**TASK BRIEF:** Reproduce the listing below line for line, changing nothing.

**A block of data:**

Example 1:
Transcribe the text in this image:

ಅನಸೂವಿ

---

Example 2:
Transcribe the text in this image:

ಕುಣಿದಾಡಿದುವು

**THE COMPLETED TASK:**
Example 1:
Transcribe the text in this image:

ಅನಸೂವಿ

---

Example 2:
Transcribe the text in this image:

ಕುಣಿದಾಡಿದುವು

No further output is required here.